Cass. soc. 19 janv. 2022 n° 20-10.057


Réintégration du salarié protégé : droit aux salaires depuis la date du licenciement.

Aux termes l’article L. 2411-10 du code du travail, lorsque le salarié protégé licencié sans autorisation administrative de licenciement demande sa réintégration pendant la période de protection, il a droit, au titre de la méconnaissance du statut protecteur, à une indemnité égale à la rémunération qu’il aurait perçue depuis la date de son éviction jusqu’à sa réintégration.

Dans cette affaire, une salariée protégée avait été licenciée et avait perçu une indemnité de préavis.

Son licenciement ayant été déclaré nul, celle-ci demandait la perception de ses salaires depuis son licenciement, sans déduction de l’indemnité de préavis versée.

La Cour d’appel puis la Cour de cassation lui ont donné raison : le point de départ de l’indemnité due au titre de la violation du statut protecteur devait être fixé à cette date.

La Cour précise que l’employeur n’avait formé aucune demande de restitution de l’indemnité compensatrice de préavis, sous-entendant ainsi que cela aurait probablement été possible.

Cass. soc. 9 juin 2021, n° 19-15.593


La Cour d’appel de Paris écarte le barème Macron.

Dans un arrêt du 16 mars 2021, la Cour d’appel de Paris a condamné une entreprise à verser à un salarié ayant peu d’ancienneté le double du plafond du barème des dommages et intérêts institué par les ordonnances de 2017.

La Cour a en effet considéré que « le montant prévu [par le barème] ne permet pas une indemnisation adéquate et appropriée du préjudice subi » par une salariée de 53 ans dont elle a jugé le licenciement sans cause réelle et sérieuse. Pour écarter le plafond applicable, l’arrêt énonce que celui-ci « représente à peine la moitié du préjudice subi en termes de diminution des ressources financières depuis le licenciement ».
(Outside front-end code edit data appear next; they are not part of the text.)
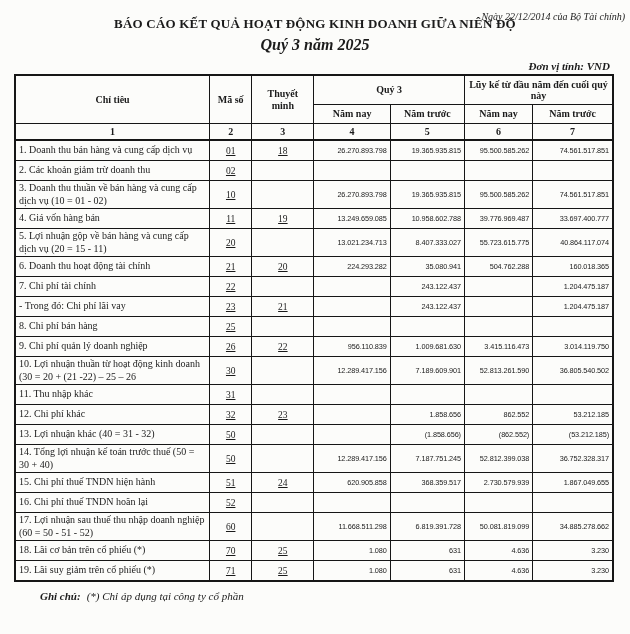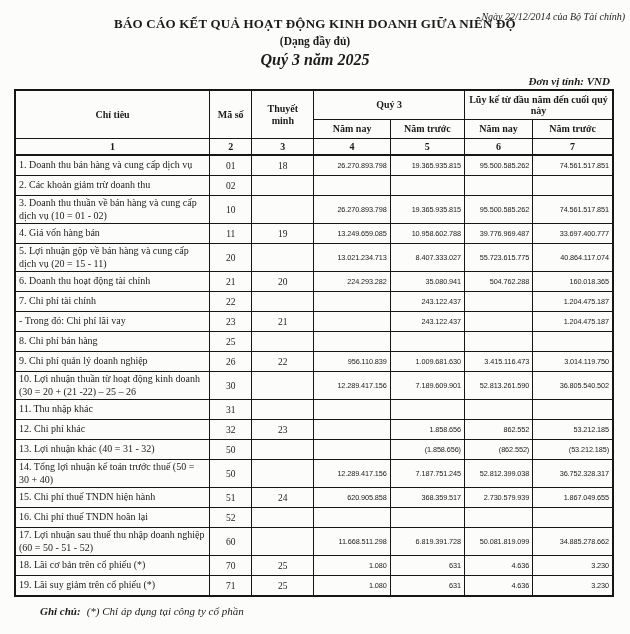--- a/index.html
+++ b/index.html
@@ -74,20 +74,21 @@
   td.c-label {
     font-size: 10px;
     line-height: 1.25;
     text-align: left;
     padding-left: 3px;
     height: 17px;
   }
   td.c-code, td.c-note {
     font-size: 9.5px;
     text-align: center;
+    text-decoration: underline;
   }
   td.c-num {
     font-family: "Liberation Sans", sans-serif;
     font-size: 7.3px;
     text-align: right;
     padding-right: 2px;
     letter-spacing: -0.1px;
   }
 
   .footnote {
@@ -98,21 +99,20 @@
   .footnote .fn-label { font-weight: bold; margin-right: 6px; }
 </style>
 </head>
 <body>
 
 <div class="page">
 
   <div class="top-note">Ngày 22/12/2014 của Bộ Tài chính)</div>
 
   <div class="title">BÁO CÁO KẾT QUẢ HOẠT ĐỘNG KINH DOANH GIỮA NIÊN ĐỘ</div>
-  <div class="subtitle">(Dạng đầy đủ)</div>
   <div class="period">Quý 3 năm 2025</div>
   <div class="unit-note">Đơn vị tính: VND</div>
 
   <table class="report">
     <colgroup>
       <col style="width:194px">
       <col style="width:42px">
       <col style="width:62px">
       <col style="width:76px">
       <col style="width:74px">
La Cour tient compte « de l’effectif de l’entreprise, des circonstances de la rupture, du montant de la rémunération (…), de son âge, de son ancienneté, de sa capacité à retrouver un nouvel emploi eu égard à sa formation et à son expérience professionnelle et des conséquences du licenciement à son égard ». Au final, la condamnation s’est élevée à 32.000 € (7 mois de salaire), alors que le barème ne prévoyait que 17.000 maximum (4 mois).
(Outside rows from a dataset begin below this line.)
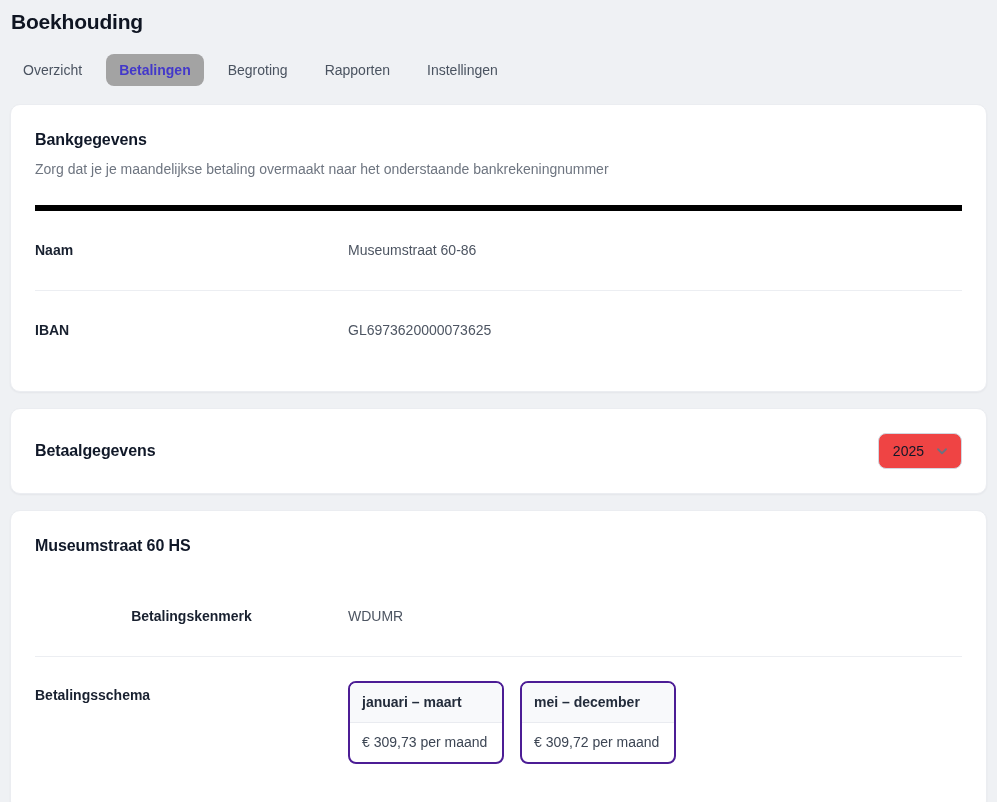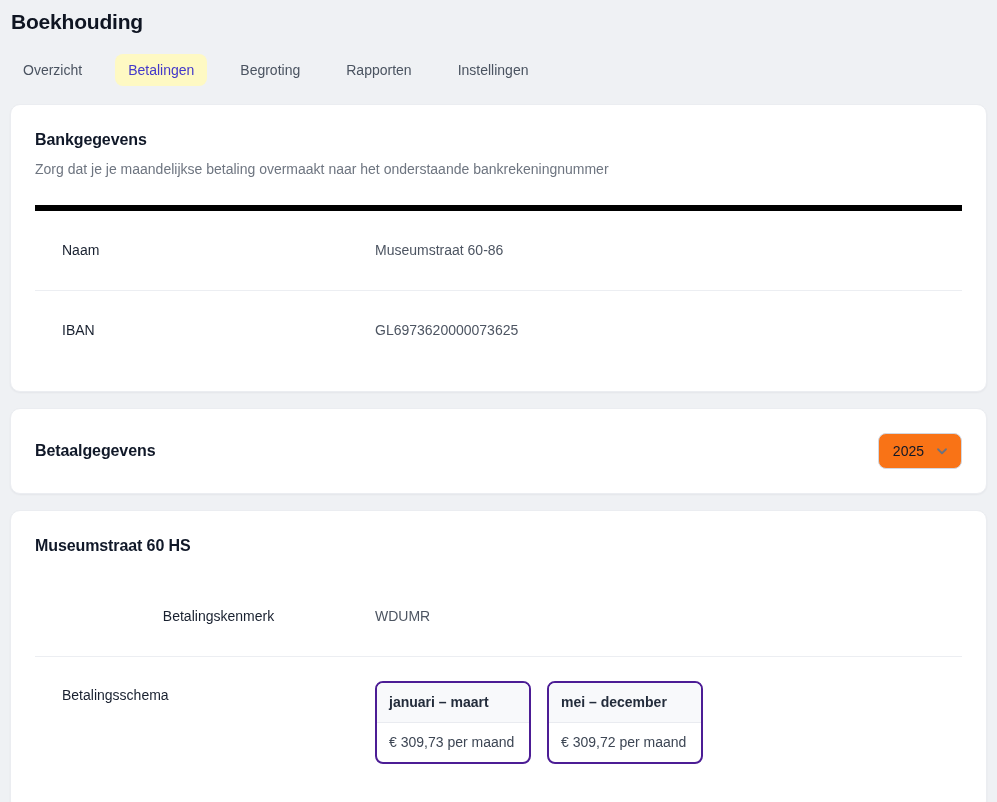--- a/index.html
+++ b/index.html
@@ -22,36 +22,36 @@
     font-size: 21px;
     line-height: 25px;
     font-weight: 700;
     letter-spacing: -0.2px;
     color: #0f1522;
     margin: 0 0 0 1px;
   }
   .tabs {
     display: flex;
     align-items: center;
-    gap: 20px;
+    gap: 11px;
     margin-top: 20px;
   }
   .tab {
     font-size: 14px;
     line-height: 16px;
     color: #4a5360;
     padding: 8px 13px;
     border-radius: 8px;
     cursor: pointer;
     white-space: nowrap;
   }
   .tab.active {
-    background: #fef9c3;
+    background: #a3a3a3;
     color: #4338ca;
-    font-weight: 400;
+    font-weight: 700;
   }
   .cards {
     margin-top: 18px;
     display: flex;
     flex-direction: column;
     gap: 16px;
   }
   .card {
     background: #ffffff;
     border: 1px solid #ebedf1;
@@ -86,40 +86,39 @@
     font-size: 14px;
     line-height: 17px;
   }
   .detail-row.last {
     border-bottom: none;
     padding-bottom: 28px;
   }
   .row-label {
     flex: 0 0 313px;
     color: #18202f;
-    font-weight: 400;
-    margin-left: 27px;
+    font-weight: 700;
   }
   .row-value {
     color: #4d5562;
   }
   
   .card-flex {
     display: flex;
     align-items: center;
     justify-content: space-between;
   }
   .year-select {
     height: 36px;
     box-sizing: border-box;
     display: inline-flex;
     align-items: center;
     gap: 11px;
     padding: 0 12px 0 14px;
-    background: #f97316;
+    background: #ef4444;
     border: 1px solid #d3d7e0;
     border-radius: 8px;
     font-size: 14px;
     color: #101828;
     cursor: pointer;
   }
   .chevron {
     display: inline-flex;
     align-items: center;
     color: #6b7280;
Cour d’appel de Paris, 16 mars 2021, n° RG 19/08721


Licenciement nul : être titulaire d’un contrat de travail ne peut priver le salarié de son droit à réintégration.

Le salarié dont le licenciement a été déclaré nul était titulaire d’un contrat de travail le liant à la commune d’Ajaccio, renouvelé pour 3 ans et devait préalablement démissionner de son emploi en respectant un préavis de deux mois.
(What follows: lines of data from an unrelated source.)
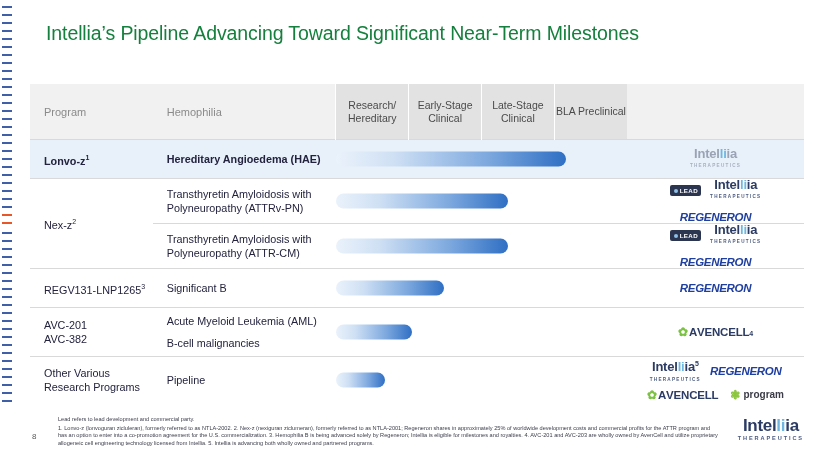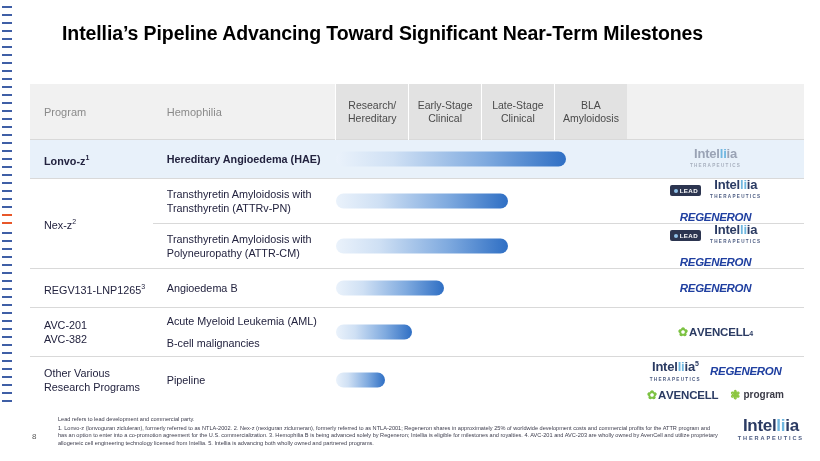--- a/index.html
+++ b/index.html
@@ -32,26 +32,26 @@
   .left-edge .tick.orange { background: #e8572a; }
 
   .slide {
     position: absolute;
     left: 14px; top: 0;
     width: 806px; height: 461px;
   }
 
   .title {
     position: absolute;
-    left: 48px;
+    left: 32px;
     top: 22px;
     width: 740px;
     font-size: 19.5px;
-    font-weight: bold;
-    color: #000000;
+    font-weight: normal;
+    color: #15803d;
     letter-spacing: -0.1px;
   }
 
   
   .table {
     position: absolute;
     left: 16px;
     top: 84px;
     width: 774px;
     border-collapse: collapse;
@@ -333,21 +333,21 @@
         <td class="phase first">
           <span>Research/ Hereditary</span>
         </td>
         <td class="phase">
           <span>Early-Stage Clinical</span>
         </td>
         <td class="phase">
           <span>Late-Stage Clinical</span>
         </td>
         <td class="phase">
-          <span>BLA Amyloidosis</span>
+          <span>BLA Preclinical</span>
         </td>
         <td class="logo-hdr"></td>
       </tr>
 
       <tr class="row highlight">
         <td class="prog" style="height:38px">
           <span>Lonvo-z</span><span class="sup">1</span>
         </td>
         <td class="ind">Hereditary Angioedema (HAE)</td>
         <td class="bars" colspan="4">
@@ -367,21 +367,21 @@
           </div>
         </td>
       </tr>
 
       <tr class="row">
         <td class="prog" rowspan="2">
           <span>Nex-z</span><span class="sup">2</span>
         </td>
         <td class="ind" style="height:40px">
           <div>Transthyretin Amyloidosis with</div>
-          <div>Transthyretin (ATTRv-PN)</div>
+          <div>Polyneuropathy (ATTRv-PN)</div>
         </td>
         <td class="bars" colspan="4">
           <div class="track">
             <div class="sep" style="left:70px"></div>
             <div class="sep" style="left:140px"></div>
             <div class="sep" style="left:210px"></div>
             <div class="bar" id="bar1" style="left: 0%; width: 59%;"></div>
           </div>
         </td>
         <td class="logos">
@@ -424,21 +424,21 @@
             </div>
             <span class="regeneron">REGENERON</span>
           </div>
         </td>
       </tr>
 
       <tr class="row">
         <td class="prog" style="height:38px">
           <span>REGV131-LNP1265</span><span class="sup">3</span>
         </td>
-        <td class="ind">Angioedema B</td>
+        <td class="ind">Significant B</td>
         <td class="bars" colspan="4">
           <div class="track">
             <div class="sep" style="left:70px"></div>
             <div class="sep" style="left:140px"></div>
             <div class="sep" style="left:210px"></div>
             <div class="bar" id="bar3" style="left: 0%; width: 37%;"></div>
           </div>
         </td>
         <td class="logos">
           <div class="logo-wrap">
L’employeur en concluait que sa réintégration dans la société était matériellement impossible.

La Cour d’appel, comme la Cour de cassation, ont cependant jugé que la société ne justifiait pas que la réintégration du salarié était matériellement impossible, le fait pour le salarié d’être entré au service d’un autre employeur n’était pas de nature à le priver de son droit à réintégration.

Cass. soc., 10 février 2021, n°19-20.397


Les circonstances vexatoires du licenciement doivent être réparées même si le licenciement est justifié.

Même lorsqu’il est justifié par une faute grave du salarié, le licenciement peut causer à celui-ci, en raison des circonstances vexatoires qui l’ont accompagné, un préjudice distinct de celui du licenciement, dont il est fondé à demander réparation.

Dans cette affaire, l’employeur avait licencié le salarié pour faute grave, et s’était parallèlement répandu en public sur les motifs du licenciement, en prétendant que le salarié prenait de la drogue et qu’il était un voleur.

La Cour d’appel avait validé le licenciement et débouté le salarié de l’intégralité de ses demandes. La Cour de cassation infirme cet arrêt en considérant que la Cour aurait dû rechercher, comme elle y était invitée, si le licenciement n’avait pas été entouré de circonstances vexatoires.

Cass. soc., 16 déc. 2020, n° 18-23966


Barème Macron : la Cour d’appel de Grenoble juge celui-ci peut être écarté au cas par cas.

Pour la Cour, le caractère adéquat de la réparation allouée au salarié licencié sans cause réelle et sérieuse doit être apprécié de manière concrète selon son préjudice ce qui peut conduire, dans certains cas, à déroger au barème « Macron ».